The parsing and writing algorithm has the following steps:
  • Pre-parsing identifies the list of files to parse and their types
  • Parsing parse each file identified in the previous step. By default the parsing is performing in the main Thread, but it is possible to perform the parsing in background threads
  • Resolving resolves the inter-wiki links
  • Checking links checks the validity of the external links. This step is performed in background threads at the same time as the resolving
  • Writing writes the content of the wiki

Speeding-up the parsing

There are two set of options which control the speed of the parsing:
  • Options which control the way links checking is performed. The links checking is performed in a background threadPool
  • Options which allow to perform the parsing in background threads
  • Options which allow to perform the parsing and the generation in the incremental generation mode


Several options are available to configure the way links background threads are spawned, and links validity are checked:
  • checkHTTPLinksTimeOut: set the timeout in seconds of the Thread pool used for checking URL links with the "http" protocol, if the check is performed in background Threads. The default is 10 seconds
  • checkHTTPLinksPool: set the number of Threads in the Thread pool used for checking URL links with the "http" protocol. The default is 30. See checkHTTPLinksPool parameter for more information on how changing this parameter can reduce performance
  • "defaultHTTPTimeout": set the timeout for checking the availability of an http link (500 ms by default)
  • "checkHTTPLinksTimeOut": set the timeout of the Thread pool used for checking URL links with the "http" protocol, if the check is performed in background Threads
  • timeouts: specifies the XML file setting specific timeouts for URLs (useful only if the "checkLinks" property is set to true)
By default the parsing is performed in the main Thread, but it is possible to perform the parsing in background threads[2]
technically in a fork-join pool, using a kind of MapReduce algorithm
:
  • "forkParser": specifies if the parsing will be performed in background threads
  • "forkParserSplit": specifies the maximum number of files to parse per thread (useful only if the "forkParser" is set to true)

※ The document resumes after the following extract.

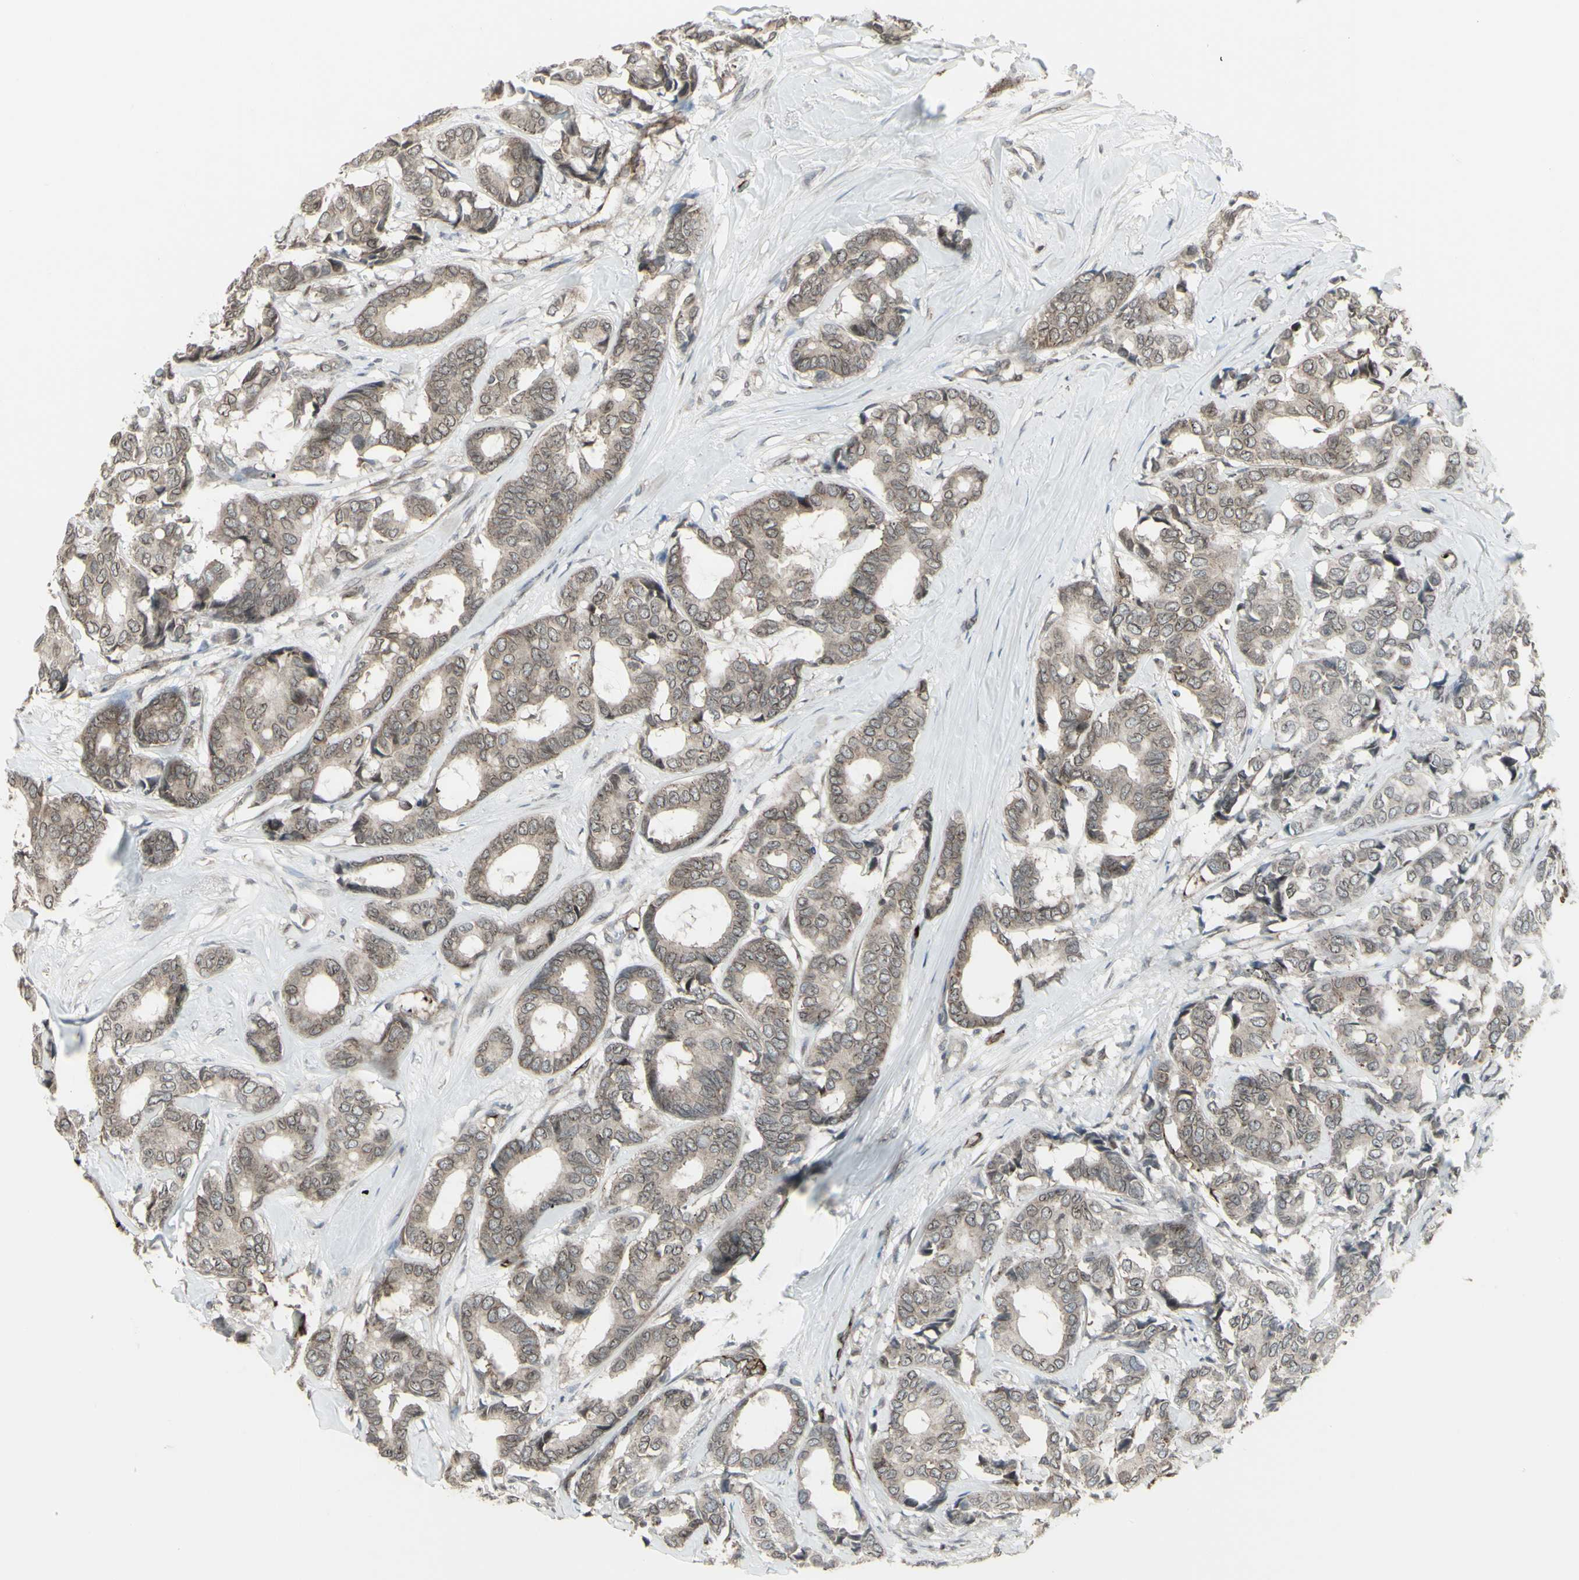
{"staining": {"intensity": "moderate", "quantity": ">75%", "location": "cytoplasmic/membranous,nuclear"}, "tissue": "breast cancer", "cell_type": "Tumor cells", "image_type": "cancer", "snomed": [{"axis": "morphology", "description": "Duct carcinoma"}, {"axis": "topography", "description": "Breast"}], "caption": "Protein expression analysis of intraductal carcinoma (breast) reveals moderate cytoplasmic/membranous and nuclear staining in about >75% of tumor cells. Using DAB (brown) and hematoxylin (blue) stains, captured at high magnification using brightfield microscopy.", "gene": "DTX3L", "patient": {"sex": "female", "age": 87}}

CheckHTTPLinksPool parameter

Main Article: checkHTTPLinksPool

The checkHTTPLinksPool parameter set the number of Threads in the Thread pool used for checking URL links with the "http" protocol. The default value is 30.

Each spawned thread will check all the links for one base URL[3]
The link URL without the ref part. For example, the base URL for "http://my/file.html#title" would be "http://my/file.html"
, to avoid to check the existence of the same HTTP URL more than once.

The validation of external HTTP links can take more time (depending on the number of links you want to check), so prepare to increase the parsing time if the checkHTTPLinks property is set to true (which is the default). For example, for this wiki the time for the parsing and generation increase to 6 seconds if external links are checked.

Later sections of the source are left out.